Because "success" for a crypto-token requires near zero effort from the entity deploying the ledger, all that is necessary is to rebrand forked code and pump enough hype into it so that people start buying it. The billion dollar ICO phenomenon is a concrete example of exactly what I'm referring to and that's just one blockchain with a second layer of abstraction on top. If Donald Trump forked litecoin tomorrow and told all his followers to buy the best cryptocurrency ever and that bitcoin was a fake-news token supported by the Obamas, Trump-Coin would be within the top 5 crypto-tokens literally over night.

> I can create a business with a hundred dollars and a trip to the local government building

And if Trump went on TV and pumped that business every day for a year, it would be a certain failure because a "business" is not a clerical detail that you can effortlessly replicate by filing paperwork with the government, it's an organization that embodies the implementation of a concrete business process, it requires that the business owner actually do something.

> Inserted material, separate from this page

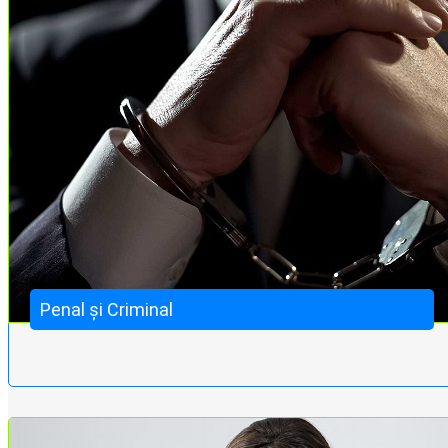
Penal și Criminal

> the network, the users, the trust, the amount of hardware and software written for it, the number of implementations, the amount of acceptance at vendors, the number of reputable exchanges, and the amount of decentralization

Right... but there is nothing marrying any of that to any specific implementation of a compatible blockchain, this was particularly apparent with the BTC vs BCH fork where companies didn't even know whether or not they should recognize the new ledger that was instantly created out of thin air... but ultimately they decided they would recognize it and suddenly there is "double" the total amount of bitcoin that existed previously. These kind of things can't happen with a business because you can't instantly fork a functioning business with 5 minutes and a PR.

You need to do some more research, because the way you describe things is not how they really are.

The success of a crypto requires much more than just forking and publishing, it's not just hype based except for the scams and fly-by-night operations.

And there aren't "double" the Bitcoin any more than a photocopy of dollar bill doubles the amount of money in circulation.

There is a new cryptocurrency called Bitcoin Cash, but that is not the same as Bitcoin. Just because they have similar names doesn't make then the same, just because they come from the same codebase doesn't make them the same.

Unless you also think that creating a successful browser is just hitting fork and publish, or creating a successful operating system is just hitting fork and publish, or creating a new Facebook is just copying the functionality.

If it's really that easy, then please take over Bitcoin yourself, as there are literally hundreds of billions of dollars to be made here, surely if it's that easy you can handle it?